Nature or Nurture has always been the big question about criminals. Girard has given us a thought-provoking work couched in the plot of a horror sci-fi book. He also tells us about real secret government projects that have involved using humans as guinea pigs – some of which the reader may know about, and others, which- after a good internet search- the reader will come to realize are only too true. Could the events really happen? The answer is, unfortunately, a resounding YES. The story is written for high school students, but although it is dark and somewhat violent, it could be read by a good middle school reader.
I don’t have a picture for this book because I read a “prepub” edition, but I think it deserves to be looked at when it is published. Here is the review I sent to the publisher:
Alexander has given us a whole new way of looking at aliens – both human and non-human.

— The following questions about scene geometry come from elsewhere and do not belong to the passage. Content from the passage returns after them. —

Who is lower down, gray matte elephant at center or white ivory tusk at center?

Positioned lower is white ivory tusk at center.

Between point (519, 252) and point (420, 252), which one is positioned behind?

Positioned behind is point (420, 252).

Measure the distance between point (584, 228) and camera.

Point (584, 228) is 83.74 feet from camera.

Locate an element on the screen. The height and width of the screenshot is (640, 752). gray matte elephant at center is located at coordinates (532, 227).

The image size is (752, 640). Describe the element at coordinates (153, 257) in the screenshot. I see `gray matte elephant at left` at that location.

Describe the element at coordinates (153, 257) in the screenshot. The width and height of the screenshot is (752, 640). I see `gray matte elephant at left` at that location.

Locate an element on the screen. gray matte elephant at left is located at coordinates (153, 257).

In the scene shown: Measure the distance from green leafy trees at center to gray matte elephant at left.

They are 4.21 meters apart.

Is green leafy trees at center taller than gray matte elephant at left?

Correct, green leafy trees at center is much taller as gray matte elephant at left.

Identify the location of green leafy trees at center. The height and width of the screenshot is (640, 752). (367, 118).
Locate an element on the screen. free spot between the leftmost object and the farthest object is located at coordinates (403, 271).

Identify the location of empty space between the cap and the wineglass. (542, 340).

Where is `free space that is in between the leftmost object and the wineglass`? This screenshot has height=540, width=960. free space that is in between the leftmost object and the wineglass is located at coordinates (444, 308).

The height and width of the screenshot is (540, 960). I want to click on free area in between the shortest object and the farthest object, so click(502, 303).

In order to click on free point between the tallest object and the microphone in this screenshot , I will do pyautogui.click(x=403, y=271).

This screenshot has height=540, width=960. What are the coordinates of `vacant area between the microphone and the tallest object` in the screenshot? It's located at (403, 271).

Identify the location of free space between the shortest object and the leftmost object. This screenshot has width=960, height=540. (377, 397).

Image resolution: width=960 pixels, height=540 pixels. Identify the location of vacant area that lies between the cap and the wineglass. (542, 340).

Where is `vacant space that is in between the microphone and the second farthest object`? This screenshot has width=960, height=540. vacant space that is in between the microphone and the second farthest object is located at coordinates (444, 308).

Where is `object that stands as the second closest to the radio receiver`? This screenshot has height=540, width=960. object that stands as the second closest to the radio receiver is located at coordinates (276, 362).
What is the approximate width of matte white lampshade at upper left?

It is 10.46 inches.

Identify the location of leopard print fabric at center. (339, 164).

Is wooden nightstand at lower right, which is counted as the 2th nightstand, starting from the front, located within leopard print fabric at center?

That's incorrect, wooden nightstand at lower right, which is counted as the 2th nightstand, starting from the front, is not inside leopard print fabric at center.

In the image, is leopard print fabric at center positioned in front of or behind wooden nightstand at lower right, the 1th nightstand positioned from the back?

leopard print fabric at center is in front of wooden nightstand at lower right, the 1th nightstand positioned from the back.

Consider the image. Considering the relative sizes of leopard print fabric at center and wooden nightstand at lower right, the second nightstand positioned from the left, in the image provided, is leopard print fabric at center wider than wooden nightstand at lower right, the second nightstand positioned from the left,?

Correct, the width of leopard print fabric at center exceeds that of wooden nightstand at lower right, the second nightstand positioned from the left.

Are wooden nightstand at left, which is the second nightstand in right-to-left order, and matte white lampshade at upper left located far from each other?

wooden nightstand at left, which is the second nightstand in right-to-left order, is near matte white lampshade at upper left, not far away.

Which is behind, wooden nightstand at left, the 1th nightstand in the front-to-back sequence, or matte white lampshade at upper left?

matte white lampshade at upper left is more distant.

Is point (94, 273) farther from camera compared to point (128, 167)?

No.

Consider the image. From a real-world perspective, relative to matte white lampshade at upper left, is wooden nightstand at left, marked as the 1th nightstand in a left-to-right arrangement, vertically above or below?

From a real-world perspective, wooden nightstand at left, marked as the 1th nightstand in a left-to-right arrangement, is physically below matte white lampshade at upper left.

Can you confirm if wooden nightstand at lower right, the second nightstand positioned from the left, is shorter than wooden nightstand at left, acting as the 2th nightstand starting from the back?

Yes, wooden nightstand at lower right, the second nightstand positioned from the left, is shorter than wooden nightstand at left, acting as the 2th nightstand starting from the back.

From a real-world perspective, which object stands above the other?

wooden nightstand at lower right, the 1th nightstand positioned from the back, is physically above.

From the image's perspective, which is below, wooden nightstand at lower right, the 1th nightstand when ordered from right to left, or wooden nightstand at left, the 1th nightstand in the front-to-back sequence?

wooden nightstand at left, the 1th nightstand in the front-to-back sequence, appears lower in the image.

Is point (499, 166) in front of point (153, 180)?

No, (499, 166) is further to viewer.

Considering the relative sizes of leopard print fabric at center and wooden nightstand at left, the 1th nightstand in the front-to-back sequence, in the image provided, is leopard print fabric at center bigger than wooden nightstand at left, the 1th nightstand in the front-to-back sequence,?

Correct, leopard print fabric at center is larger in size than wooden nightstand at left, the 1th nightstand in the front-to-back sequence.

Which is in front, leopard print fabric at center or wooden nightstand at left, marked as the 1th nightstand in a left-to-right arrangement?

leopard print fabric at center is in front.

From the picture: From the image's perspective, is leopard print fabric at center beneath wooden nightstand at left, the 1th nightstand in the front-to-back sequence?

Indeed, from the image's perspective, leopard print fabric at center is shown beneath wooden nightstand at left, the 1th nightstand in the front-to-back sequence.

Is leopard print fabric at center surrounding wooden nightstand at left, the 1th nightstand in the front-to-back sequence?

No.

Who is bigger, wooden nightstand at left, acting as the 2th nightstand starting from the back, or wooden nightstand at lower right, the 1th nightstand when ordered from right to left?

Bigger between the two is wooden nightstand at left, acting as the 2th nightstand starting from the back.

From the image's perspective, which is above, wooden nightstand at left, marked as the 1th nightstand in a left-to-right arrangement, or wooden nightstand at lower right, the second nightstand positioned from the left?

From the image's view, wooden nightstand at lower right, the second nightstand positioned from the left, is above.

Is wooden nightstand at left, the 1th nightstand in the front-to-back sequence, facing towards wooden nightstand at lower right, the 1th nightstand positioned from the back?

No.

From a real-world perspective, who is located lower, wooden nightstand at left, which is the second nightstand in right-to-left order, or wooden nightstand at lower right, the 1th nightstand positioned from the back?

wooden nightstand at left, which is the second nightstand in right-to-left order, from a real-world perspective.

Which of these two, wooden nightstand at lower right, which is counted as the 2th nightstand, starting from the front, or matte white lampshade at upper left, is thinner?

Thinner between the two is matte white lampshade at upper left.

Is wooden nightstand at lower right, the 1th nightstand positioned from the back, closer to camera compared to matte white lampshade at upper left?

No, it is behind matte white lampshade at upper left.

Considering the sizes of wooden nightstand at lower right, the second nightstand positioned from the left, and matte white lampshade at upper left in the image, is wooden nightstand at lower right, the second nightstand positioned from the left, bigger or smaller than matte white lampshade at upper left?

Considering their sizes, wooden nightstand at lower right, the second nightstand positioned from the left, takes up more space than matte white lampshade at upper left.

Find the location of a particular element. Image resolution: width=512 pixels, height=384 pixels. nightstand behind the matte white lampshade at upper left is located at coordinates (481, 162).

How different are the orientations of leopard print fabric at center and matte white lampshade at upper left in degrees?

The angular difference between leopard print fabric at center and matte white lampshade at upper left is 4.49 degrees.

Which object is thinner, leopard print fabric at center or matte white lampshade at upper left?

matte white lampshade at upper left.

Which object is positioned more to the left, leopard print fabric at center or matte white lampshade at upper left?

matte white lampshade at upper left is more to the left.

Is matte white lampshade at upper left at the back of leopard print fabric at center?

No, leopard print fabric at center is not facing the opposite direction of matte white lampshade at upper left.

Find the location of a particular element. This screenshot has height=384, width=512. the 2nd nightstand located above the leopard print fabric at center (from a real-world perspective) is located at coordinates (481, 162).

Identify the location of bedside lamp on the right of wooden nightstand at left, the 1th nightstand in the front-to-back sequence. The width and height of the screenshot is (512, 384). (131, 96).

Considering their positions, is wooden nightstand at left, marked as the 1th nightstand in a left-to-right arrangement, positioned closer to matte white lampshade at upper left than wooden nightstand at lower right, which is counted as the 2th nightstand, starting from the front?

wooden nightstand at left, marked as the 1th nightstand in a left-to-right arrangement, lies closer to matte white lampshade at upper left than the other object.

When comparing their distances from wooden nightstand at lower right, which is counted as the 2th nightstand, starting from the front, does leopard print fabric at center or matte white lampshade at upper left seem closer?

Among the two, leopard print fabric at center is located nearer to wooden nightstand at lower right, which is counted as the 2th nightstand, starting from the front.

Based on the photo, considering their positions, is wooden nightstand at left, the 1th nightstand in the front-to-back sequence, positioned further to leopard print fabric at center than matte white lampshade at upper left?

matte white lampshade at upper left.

Gabe is an ordinary boy who thinks his summer will be the usual thing of playing with his friends and helping his parents care for his twin siblings. His world is turned upside down when an alien named the Envoy invites him to be Earth’s ambassador to the Universe and thus to save the Earth. This excites Gabe, yet he doesn’t understand how he, as a boy, can help save the world.
At the same time, his parents are arrested because they are illegal aliens and his parents are in danger of being deported. A neighbor offers to take care of Gabe and the twins because they are American citizens. His older sister has gone into hiding because she, also, is an illegal alien. Gabe had no idea that his parents were not American citizens, and he also has no idea how to save his family.
As an ambassador, Gabe learns about conflict resolution, about talking of similarities of the inhabitants of the universe, and about trying to solve problems rather than fighting. He still doesn’t know what he can do to save his family, but he knows that anger will not solve his problems.
This is an excellent book to help younger readers see that they are not alone with their conflicts. It may help readers learn methods of communication, which are so very necessary in our world. It would appear that there may be more stories of Gabe, the ambassador to come. If that is true, I trust they will continue along the same line. I recommend this book for the elementary library. The publisher is Simon and Schuster.